I did approach grafts on the trunk and on a branch and after about a month one was working and the other had no growth, so I pruned off that whole branch, when taking the water bottle off of my scion, I saw it had fully calloused over and the buds were just starting to swell, it probably wasn’t the longest I waited for a graft, but I think it was a whole month from the end of July to August.


From a video I did, I don’t have a picture unfortunately

The growing graft, after cutting off the lower end of the scion going into the water bottle.
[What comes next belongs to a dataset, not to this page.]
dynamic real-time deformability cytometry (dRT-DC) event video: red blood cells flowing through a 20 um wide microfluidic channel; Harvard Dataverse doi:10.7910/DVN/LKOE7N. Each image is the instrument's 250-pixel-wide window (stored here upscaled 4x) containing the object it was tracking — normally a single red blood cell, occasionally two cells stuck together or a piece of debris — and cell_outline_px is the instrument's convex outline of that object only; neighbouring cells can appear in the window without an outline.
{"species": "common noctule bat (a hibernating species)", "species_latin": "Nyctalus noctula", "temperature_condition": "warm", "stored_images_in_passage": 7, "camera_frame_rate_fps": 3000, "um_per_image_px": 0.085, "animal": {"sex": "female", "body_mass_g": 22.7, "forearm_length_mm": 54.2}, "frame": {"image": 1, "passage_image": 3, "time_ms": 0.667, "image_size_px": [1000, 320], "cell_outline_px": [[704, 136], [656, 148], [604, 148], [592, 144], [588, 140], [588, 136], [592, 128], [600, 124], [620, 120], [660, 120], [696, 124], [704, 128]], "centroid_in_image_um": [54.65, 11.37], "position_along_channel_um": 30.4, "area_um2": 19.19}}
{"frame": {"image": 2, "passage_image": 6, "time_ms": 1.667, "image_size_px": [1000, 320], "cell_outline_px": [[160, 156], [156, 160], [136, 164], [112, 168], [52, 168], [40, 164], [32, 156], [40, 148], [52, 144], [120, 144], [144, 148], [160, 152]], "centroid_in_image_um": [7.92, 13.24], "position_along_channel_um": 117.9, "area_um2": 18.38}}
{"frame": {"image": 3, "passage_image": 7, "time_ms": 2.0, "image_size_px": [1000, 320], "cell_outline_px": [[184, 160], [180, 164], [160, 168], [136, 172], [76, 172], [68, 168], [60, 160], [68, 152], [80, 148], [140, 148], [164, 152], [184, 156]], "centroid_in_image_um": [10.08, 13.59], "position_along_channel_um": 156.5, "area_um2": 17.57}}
The callous in a close up.

2 Likes

Pawpaw’s trees are in 2 1/2 by 10 inch pots. About 1/8 diameter and 16 to 18 inch tall. Just so you know. I will buy again.



6 Likes

I’m considering a significant grafting operation next spring to get several dozen going in tall pots like that. I checked with my state and as long as I use bagged media, I don’t need a nursery license. I’ve got two years experience grafting pears onto wild calery rootstock, and I’d say I get 80% success rate. I figure I’ll spend a couple hundred bucks on the front end and be able to recoup the money over the next few years as they grow. Not really looking to ship yet, but maybe would bare root if they don’t sell locally.

If anyone is in NW AR and is interested in joining forces, let me know!